▸ **Exercise goal**: Rewrite each of the entries below with every "common name" changed to "vernacular name" and nothing else altered. Leave the pictures out of your answer.

▸ **Dataset records**:

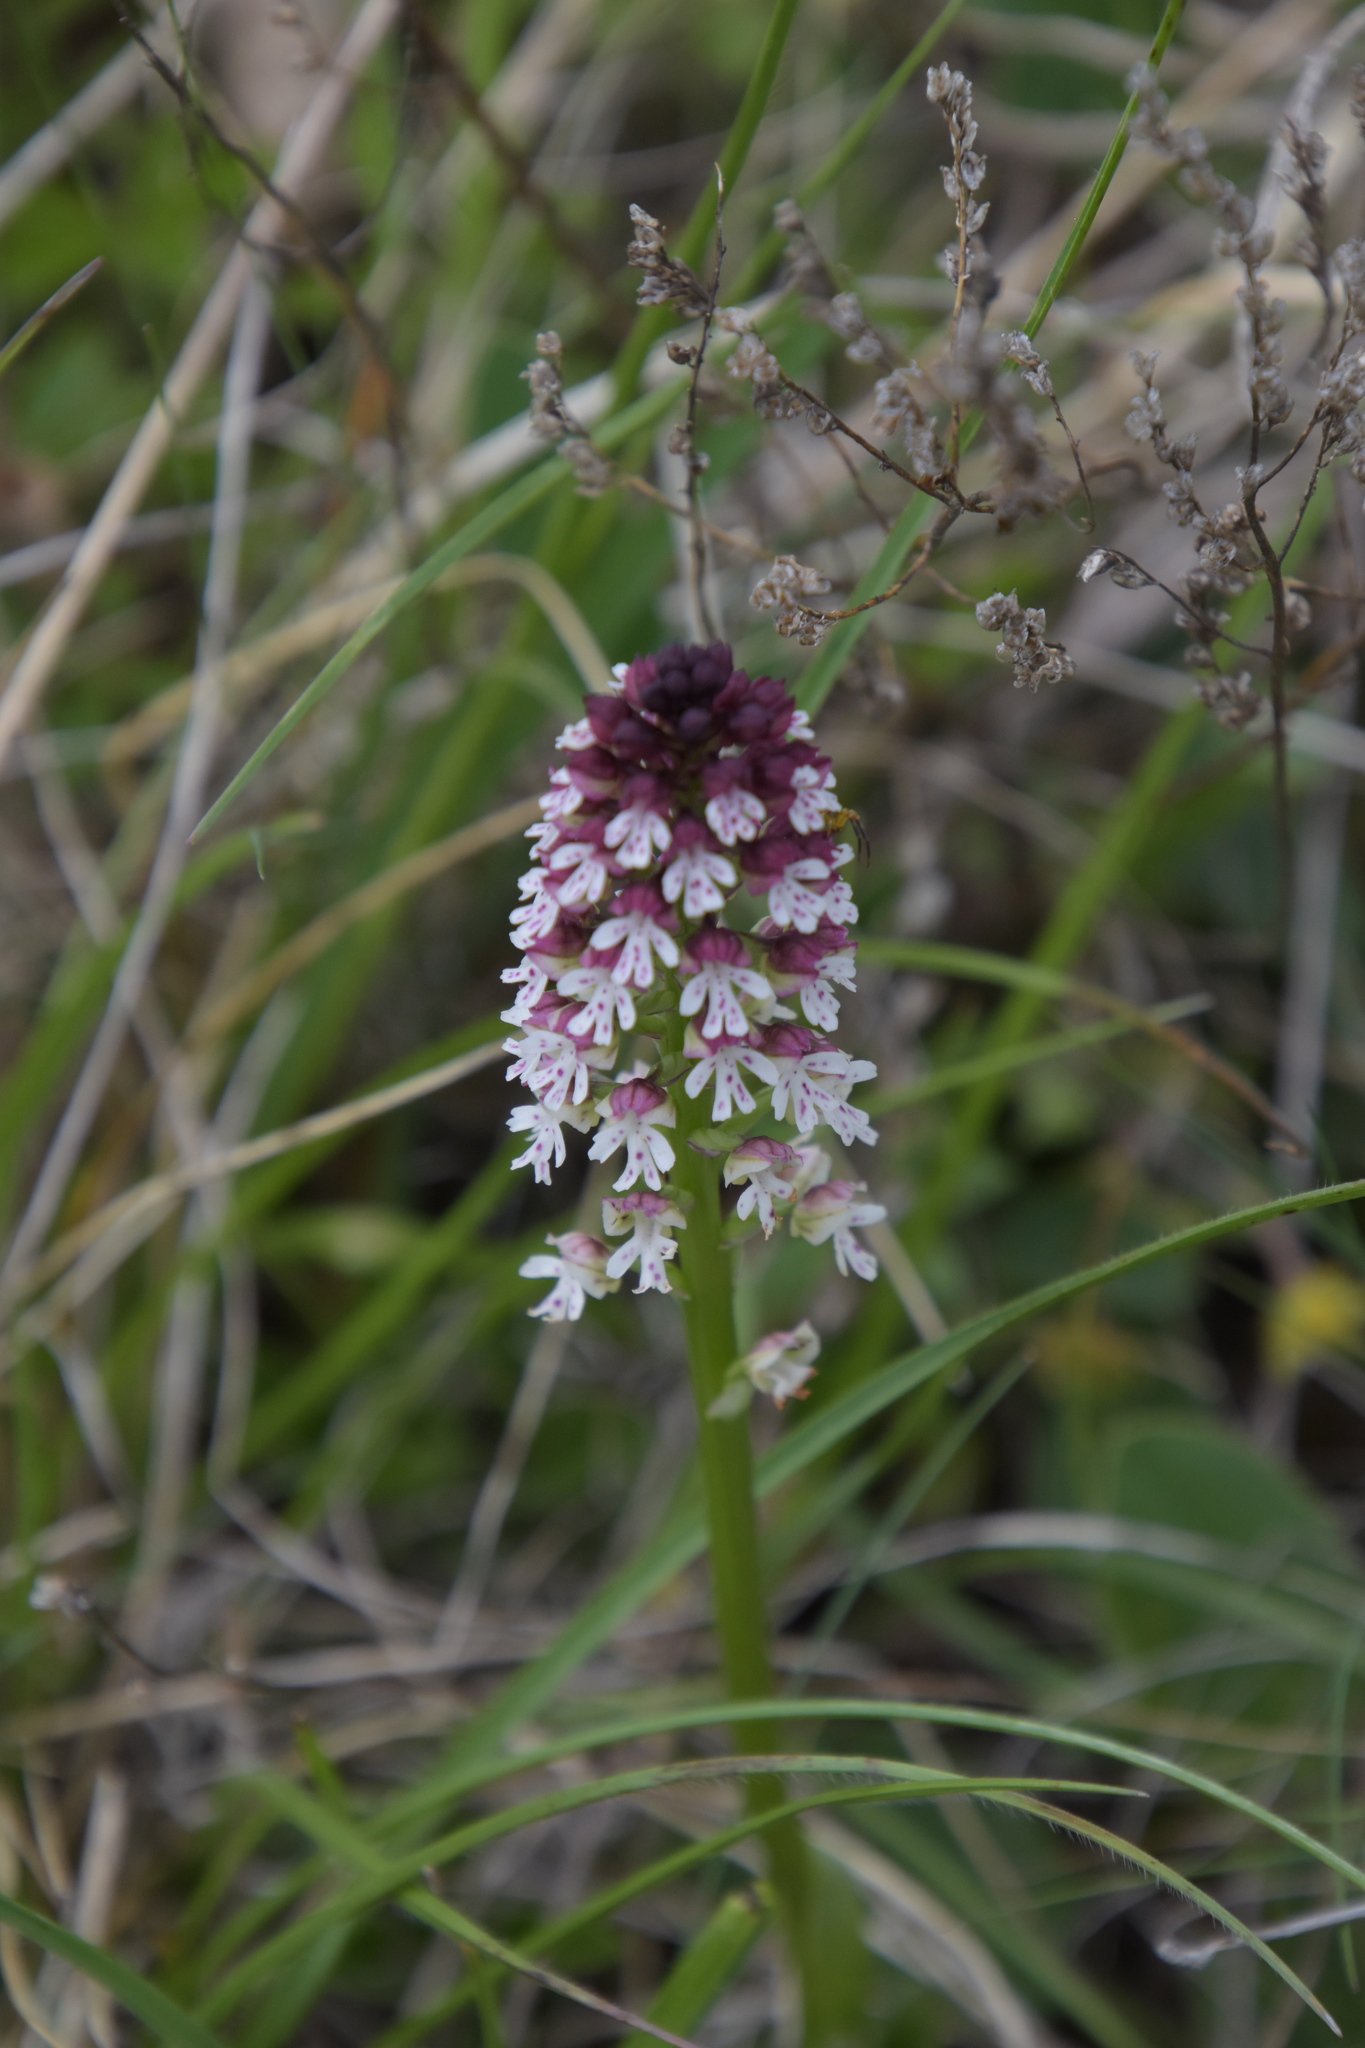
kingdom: Plantae
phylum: Tracheophyta
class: Liliopsida
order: Asparagales
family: Orchidaceae
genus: Neotinea
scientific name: Neotinea ustulata
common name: Burnt orchid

▸ **Solved exercise**:
kingdom: Plantae
phylum: Tracheophyta
class: Liliopsida
order: Asparagales
family: Orchidaceae
genus: Neotinea
scientific name: Neotinea ustulata
vernacular name: Burnt orchid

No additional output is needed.